Collected data entries:
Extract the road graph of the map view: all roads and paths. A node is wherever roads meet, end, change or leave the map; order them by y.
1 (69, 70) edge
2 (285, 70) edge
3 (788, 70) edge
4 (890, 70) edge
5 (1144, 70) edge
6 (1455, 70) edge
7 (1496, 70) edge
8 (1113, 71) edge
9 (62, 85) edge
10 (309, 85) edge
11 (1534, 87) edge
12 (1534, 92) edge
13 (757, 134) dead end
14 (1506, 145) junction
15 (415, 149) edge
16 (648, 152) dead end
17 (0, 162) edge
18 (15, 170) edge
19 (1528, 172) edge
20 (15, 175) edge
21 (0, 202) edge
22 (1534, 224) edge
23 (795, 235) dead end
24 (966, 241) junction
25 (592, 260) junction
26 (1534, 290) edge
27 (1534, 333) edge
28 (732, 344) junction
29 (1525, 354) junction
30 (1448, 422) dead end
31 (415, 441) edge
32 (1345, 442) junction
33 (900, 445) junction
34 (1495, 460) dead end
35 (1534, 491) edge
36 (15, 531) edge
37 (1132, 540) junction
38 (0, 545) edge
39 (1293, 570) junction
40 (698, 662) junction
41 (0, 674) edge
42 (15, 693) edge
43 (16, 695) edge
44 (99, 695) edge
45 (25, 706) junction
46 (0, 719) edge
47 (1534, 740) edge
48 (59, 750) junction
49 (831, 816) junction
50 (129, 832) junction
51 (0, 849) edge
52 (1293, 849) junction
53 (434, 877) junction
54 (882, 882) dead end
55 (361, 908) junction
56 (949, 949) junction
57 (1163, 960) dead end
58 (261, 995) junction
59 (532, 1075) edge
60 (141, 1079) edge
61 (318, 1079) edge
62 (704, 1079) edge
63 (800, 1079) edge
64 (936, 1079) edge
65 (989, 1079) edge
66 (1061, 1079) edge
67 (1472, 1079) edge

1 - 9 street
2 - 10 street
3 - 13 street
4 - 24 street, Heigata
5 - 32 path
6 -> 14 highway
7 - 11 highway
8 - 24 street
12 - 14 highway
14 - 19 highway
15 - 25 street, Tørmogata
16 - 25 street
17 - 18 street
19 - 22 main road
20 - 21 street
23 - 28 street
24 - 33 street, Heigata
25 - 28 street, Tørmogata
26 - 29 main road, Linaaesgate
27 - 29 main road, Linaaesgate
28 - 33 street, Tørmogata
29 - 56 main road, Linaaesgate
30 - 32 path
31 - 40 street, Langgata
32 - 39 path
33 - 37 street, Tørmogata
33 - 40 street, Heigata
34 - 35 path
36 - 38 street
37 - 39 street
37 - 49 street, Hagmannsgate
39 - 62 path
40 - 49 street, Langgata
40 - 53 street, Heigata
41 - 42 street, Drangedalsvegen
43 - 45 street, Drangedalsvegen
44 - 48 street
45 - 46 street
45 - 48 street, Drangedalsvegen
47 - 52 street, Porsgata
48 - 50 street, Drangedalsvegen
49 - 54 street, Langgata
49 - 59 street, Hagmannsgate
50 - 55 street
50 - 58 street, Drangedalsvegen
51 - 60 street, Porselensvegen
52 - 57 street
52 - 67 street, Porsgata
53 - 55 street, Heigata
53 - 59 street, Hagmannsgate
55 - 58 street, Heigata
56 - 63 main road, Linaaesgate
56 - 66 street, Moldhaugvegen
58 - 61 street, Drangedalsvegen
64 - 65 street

=== Required work ===
Pull every line with "Linaaesgate" from the records.

=== Response to the task ===
26 - 29 main road, Linaaesgate
27 - 29 main road, Linaaesgate
29 - 56 main road, Linaaesgate
56 - 63 main road, Linaaesgate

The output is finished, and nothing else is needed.